▸ Assigned task
Can you format the lines of the listing from the line with "híbrido se compara mejor con HYROX: una" to the line with "carboidratos, fácil, rápida e poucos" as a Markdown table with the columns No. and Text, numbering each row and leaving out blank lines?

** Working data follows **

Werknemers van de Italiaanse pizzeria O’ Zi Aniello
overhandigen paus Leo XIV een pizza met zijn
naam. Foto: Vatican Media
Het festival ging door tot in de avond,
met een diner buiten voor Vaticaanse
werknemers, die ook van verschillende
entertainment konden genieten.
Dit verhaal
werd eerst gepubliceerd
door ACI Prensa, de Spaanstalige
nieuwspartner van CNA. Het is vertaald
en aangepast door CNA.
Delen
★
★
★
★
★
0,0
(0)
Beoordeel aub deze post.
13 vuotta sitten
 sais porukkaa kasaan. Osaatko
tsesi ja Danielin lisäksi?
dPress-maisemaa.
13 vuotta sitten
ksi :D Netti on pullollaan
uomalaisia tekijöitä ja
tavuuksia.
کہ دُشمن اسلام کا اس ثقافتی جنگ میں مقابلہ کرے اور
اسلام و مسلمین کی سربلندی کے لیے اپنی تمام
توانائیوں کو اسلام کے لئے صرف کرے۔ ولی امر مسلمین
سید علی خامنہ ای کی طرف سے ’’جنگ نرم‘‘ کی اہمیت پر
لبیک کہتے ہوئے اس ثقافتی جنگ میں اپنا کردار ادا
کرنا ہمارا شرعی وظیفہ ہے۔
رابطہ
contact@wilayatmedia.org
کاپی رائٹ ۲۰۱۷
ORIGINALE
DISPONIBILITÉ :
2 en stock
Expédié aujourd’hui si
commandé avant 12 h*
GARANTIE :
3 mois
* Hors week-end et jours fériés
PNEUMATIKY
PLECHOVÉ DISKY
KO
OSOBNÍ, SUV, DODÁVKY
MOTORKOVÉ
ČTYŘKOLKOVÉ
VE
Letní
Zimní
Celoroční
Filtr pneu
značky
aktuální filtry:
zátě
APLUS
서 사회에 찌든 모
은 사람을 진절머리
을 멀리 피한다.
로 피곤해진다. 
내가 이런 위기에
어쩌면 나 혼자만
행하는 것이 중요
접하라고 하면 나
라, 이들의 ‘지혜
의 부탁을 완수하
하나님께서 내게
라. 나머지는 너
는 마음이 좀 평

** End of Working data **
** Working data follows **

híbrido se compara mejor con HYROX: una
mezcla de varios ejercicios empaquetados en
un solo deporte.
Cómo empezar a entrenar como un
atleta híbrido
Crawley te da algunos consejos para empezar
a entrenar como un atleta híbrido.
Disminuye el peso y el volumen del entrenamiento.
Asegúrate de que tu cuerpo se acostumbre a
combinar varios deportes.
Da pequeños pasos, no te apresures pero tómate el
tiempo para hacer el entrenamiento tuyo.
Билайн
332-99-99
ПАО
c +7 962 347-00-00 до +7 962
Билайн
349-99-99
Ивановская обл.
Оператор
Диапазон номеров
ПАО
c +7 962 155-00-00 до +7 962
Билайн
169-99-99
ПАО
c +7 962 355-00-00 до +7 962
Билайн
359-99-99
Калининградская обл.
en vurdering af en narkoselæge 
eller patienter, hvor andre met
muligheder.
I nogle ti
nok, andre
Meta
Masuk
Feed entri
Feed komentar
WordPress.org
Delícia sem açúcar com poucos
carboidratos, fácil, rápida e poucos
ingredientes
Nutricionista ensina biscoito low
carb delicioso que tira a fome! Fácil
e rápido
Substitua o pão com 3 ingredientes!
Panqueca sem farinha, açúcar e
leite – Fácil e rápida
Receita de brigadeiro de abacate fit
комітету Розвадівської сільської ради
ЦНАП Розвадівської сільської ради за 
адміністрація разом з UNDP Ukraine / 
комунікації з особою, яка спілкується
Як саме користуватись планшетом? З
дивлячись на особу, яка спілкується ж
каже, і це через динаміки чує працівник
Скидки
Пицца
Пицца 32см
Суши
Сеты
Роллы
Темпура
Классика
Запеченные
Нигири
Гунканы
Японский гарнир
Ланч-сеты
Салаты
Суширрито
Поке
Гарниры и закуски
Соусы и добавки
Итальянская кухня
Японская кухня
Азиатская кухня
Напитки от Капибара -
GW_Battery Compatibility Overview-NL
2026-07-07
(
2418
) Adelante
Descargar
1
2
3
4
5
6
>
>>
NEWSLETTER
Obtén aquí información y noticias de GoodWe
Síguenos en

** End of Working data **

▸ Answer section
| No. | Text |
|---|---|
| 1 | híbrido se compara mejor con HYROX: una |
| 2 | mezcla de varios ejercicios empaquetados en |
| 3 | un solo deporte. |
| 4 | Cómo empezar a entrenar como un |
| 5 | atleta híbrido |
| 6 | Crawley te da algunos consejos para empezar |
| 7 | a entrenar como un atleta híbrido. |
| 8 | Disminuye el peso y el volumen del entrenamiento. |
| 9 | Asegúrate de que tu cuerpo se acostumbre a |
| 10 | combinar varios deportes. |
| 11 | Da pequeños pasos, no te apresures pero tómate el |
| 12 | tiempo para hacer el entrenamiento tuyo. |
| 13 | Билайн |
| 14 | 332-99-99 |
| 15 | ПАО |
| 16 | c +7 962 347-00-00 до +7 962 |
| 17 | Билайн |
| 18 | 349-99-99 |
| 19 | Ивановская обл. |
| 20 | Оператор |
| 21 | Диапазон номеров |
| 22 | ПАО |
| 23 | c +7 962 155-00-00 до +7 962 |
| 24 | Билайн |
| 25 | 169-99-99 |
| 26 | ПАО |
| 27 | c +7 962 355-00-00 до +7 962 |
| 28 | Билайн |
| 29 | 359-99-99 |
| 30 | Калининградская обл. |
| 31 | en vurdering af en narkoselæge  |
| 32 | eller patienter, hvor andre met |
| 33 | muligheder. |
| 34 | I nogle ti |
| 35 | nok, andre |
| 36 | Meta |
| 37 | Masuk |
| 38 | Feed entri |
| 39 | Feed komentar |
| 40 | WordPress.org |
| 41 | Delícia sem açúcar com poucos |
| 42 | carboidratos, fácil, rápida e poucos |